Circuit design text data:
*** Block opens ***
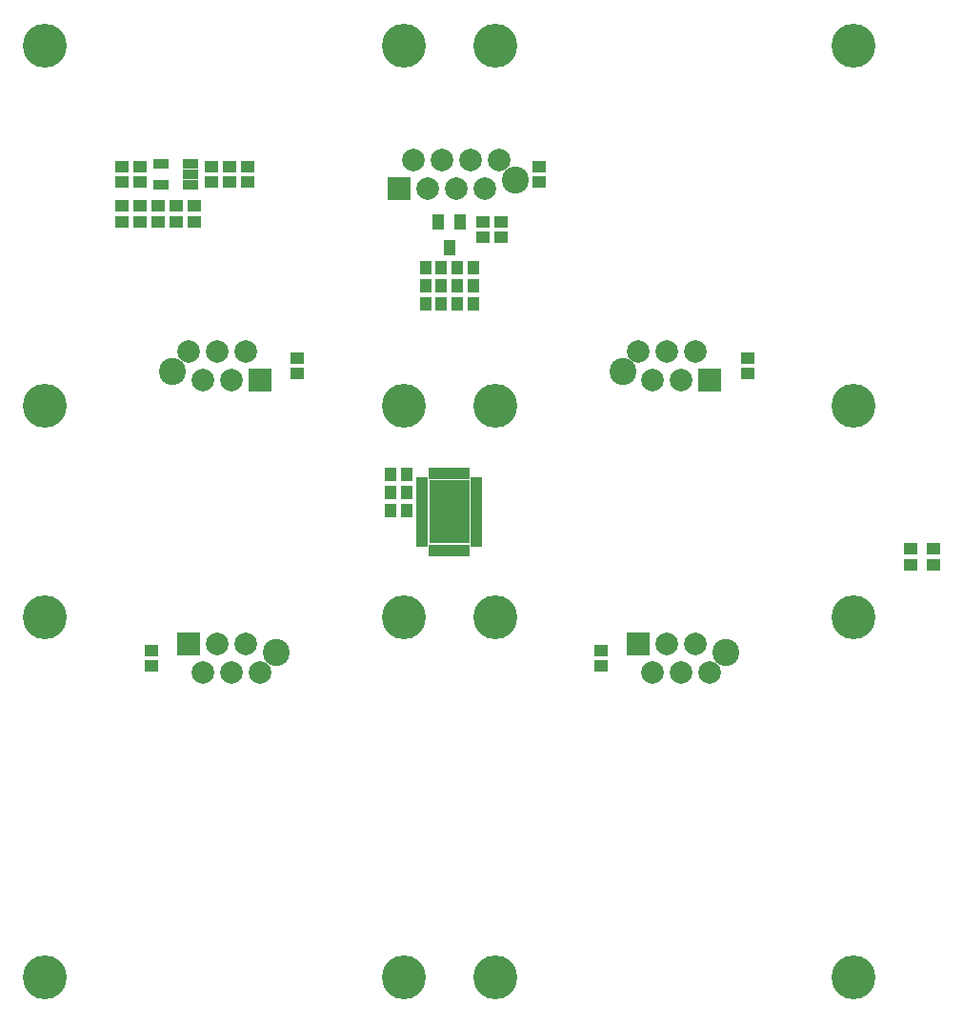
<source format=gbr>
G04 #@! TF.FileFunction,Soldermask,Bot*
%FSLAX46Y46*%
G04 Gerber Fmt 4.6, Leading zero omitted, Abs format (unit mm)*
G04 Created by KiCad (PCBNEW 4.0.7) date 2019 March 19, Tuesday 10:43:39*
%MOMM*%
%LPD*%
G01*
G04 APERTURE LIST*
%ADD10C,0.150000*%
%ADD11R,1.200000X1.100000*%
%ADD12R,1.100000X1.200000*%
%ADD13C,3.900000*%
%ADD14R,2.000000X2.000000*%
%ADD15C,2.000000*%
%ADD16C,2.400000*%
%ADD17R,1.100000X0.650000*%
%ADD18R,0.650000X1.100000*%
%ADD19R,3.550000X5.550000*%
%ADD20R,1.400000X0.900000*%
%ADD21R,1.000000X1.400000*%
G04 APERTURE END LIST*
D10*
D11*
X49600000Y-20600000D03*
X49600000Y-19200000D03*
D12*
X45700000Y-24900000D03*
X47100000Y-24900000D03*
D13*
X80950000Y-86400000D03*
X49050000Y-86400000D03*
X49050000Y-54400000D03*
X80950000Y-54400000D03*
X49050000Y-3600000D03*
X80950000Y-3600000D03*
X80950000Y-35600000D03*
X49050000Y-35600000D03*
D14*
X28175000Y-33270000D03*
D15*
X26905000Y-30730000D03*
X25635000Y-33270000D03*
X24365000Y-30730000D03*
X23095000Y-33270000D03*
X21825000Y-30730000D03*
D16*
X20425000Y-32530000D03*
D14*
X68175000Y-33270000D03*
D15*
X66905000Y-30730000D03*
X65635000Y-33270000D03*
X64365000Y-30730000D03*
X63095000Y-33270000D03*
X61825000Y-30730000D03*
D16*
X60425000Y-32530000D03*
D13*
X40950000Y-86400000D03*
X9050000Y-86400000D03*
X9050000Y-54400000D03*
X40950000Y-54400000D03*
D17*
X47400000Y-42250000D03*
X47400000Y-42750000D03*
X47400000Y-43250000D03*
X47400000Y-43750000D03*
X47400000Y-44250000D03*
X47400000Y-44750000D03*
X47400000Y-45250000D03*
X47400000Y-45750000D03*
D18*
X46500000Y-48400000D03*
X46000000Y-48400000D03*
X45500000Y-48400000D03*
X45000000Y-48400000D03*
X44500000Y-48400000D03*
X44000000Y-48400000D03*
X43500000Y-48400000D03*
D17*
X42600000Y-47750000D03*
X42600000Y-47250000D03*
X42600000Y-46750000D03*
X42600000Y-46250000D03*
X42600000Y-45750000D03*
X42600000Y-45250000D03*
X42600000Y-44750000D03*
X42600000Y-44250000D03*
D18*
X43500000Y-41600000D03*
X44000000Y-41600000D03*
X44500000Y-41600000D03*
X45000000Y-41600000D03*
X45500000Y-41600000D03*
X46000000Y-41600000D03*
X46500000Y-41600000D03*
D19*
X45000000Y-45000000D03*
D17*
X47400000Y-46250000D03*
X47400000Y-47750000D03*
X47400000Y-47250000D03*
X47400000Y-46750000D03*
X42600000Y-42250000D03*
X42600000Y-43750000D03*
X42600000Y-42750000D03*
X42600000Y-43250000D03*
D11*
X58500000Y-58700000D03*
X58500000Y-57300000D03*
X23900000Y-14300000D03*
X23900000Y-15700000D03*
X25500000Y-14300000D03*
X25500000Y-15700000D03*
X88000000Y-48300000D03*
X88000000Y-49700000D03*
X15900000Y-14300000D03*
X15900000Y-15700000D03*
X86000000Y-48300000D03*
X86000000Y-49700000D03*
X17500000Y-14300000D03*
X17500000Y-15700000D03*
D12*
X41200000Y-43300000D03*
X39800000Y-43300000D03*
D11*
X17500000Y-19200000D03*
X17500000Y-17800000D03*
X19100000Y-19200000D03*
X19100000Y-17800000D03*
X53000000Y-14300000D03*
X53000000Y-15700000D03*
X71500000Y-31300000D03*
X71500000Y-32700000D03*
X18500000Y-58700000D03*
X18500000Y-57300000D03*
X31500000Y-31300000D03*
X31500000Y-32700000D03*
D12*
X41200000Y-41700000D03*
X39800000Y-41700000D03*
D20*
X22000000Y-14050000D03*
X22000000Y-15000000D03*
X22000000Y-15950000D03*
X19400000Y-15950000D03*
X19400000Y-14050000D03*
D11*
X15900000Y-17800000D03*
X15900000Y-19200000D03*
D14*
X61825000Y-56730000D03*
D15*
X63095000Y-59270000D03*
X64365000Y-56730000D03*
X65635000Y-59270000D03*
X66905000Y-56730000D03*
X68175000Y-59270000D03*
D16*
X69575000Y-57470000D03*
D14*
X21825000Y-56730000D03*
D15*
X23095000Y-59270000D03*
X24365000Y-56730000D03*
X25635000Y-59270000D03*
X26905000Y-56730000D03*
X28175000Y-59270000D03*
D16*
X29575000Y-57470000D03*
D14*
X40555000Y-16270000D03*
D15*
X41825000Y-13730000D03*
X43095000Y-16270000D03*
X44365000Y-13730000D03*
X45635000Y-16270000D03*
X46905000Y-13730000D03*
X48175000Y-16270000D03*
X49445000Y-13730000D03*
D16*
X50845000Y-15530000D03*
D21*
X44050000Y-19250000D03*
X45950000Y-19250000D03*
X45000000Y-21550000D03*
D11*
X27100000Y-15700000D03*
X27100000Y-14300000D03*
X20700000Y-19200000D03*
X20700000Y-17800000D03*
X22300000Y-19200000D03*
X22300000Y-17800000D03*
X48000000Y-20600000D03*
X48000000Y-19200000D03*
D12*
X42900000Y-26500000D03*
X44300000Y-26500000D03*
X45700000Y-26500000D03*
X47100000Y-26500000D03*
X42900000Y-24900000D03*
X44300000Y-24900000D03*
X42900000Y-23300000D03*
X44300000Y-23300000D03*
X45700000Y-23300000D03*
X47100000Y-23300000D03*
D13*
X9050000Y-3600000D03*
X40950000Y-3600000D03*
X40950000Y-35600000D03*
X9050000Y-35600000D03*
D12*
X41200000Y-44900000D03*
X39800000Y-44900000D03*
M02*

</source>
*** Block closes ***
__Problem__.
Every line above that contains the word "LIST" should be reported.

__Your solution__.
G04 APERTURE LIST*
G04 APERTURE END LIST*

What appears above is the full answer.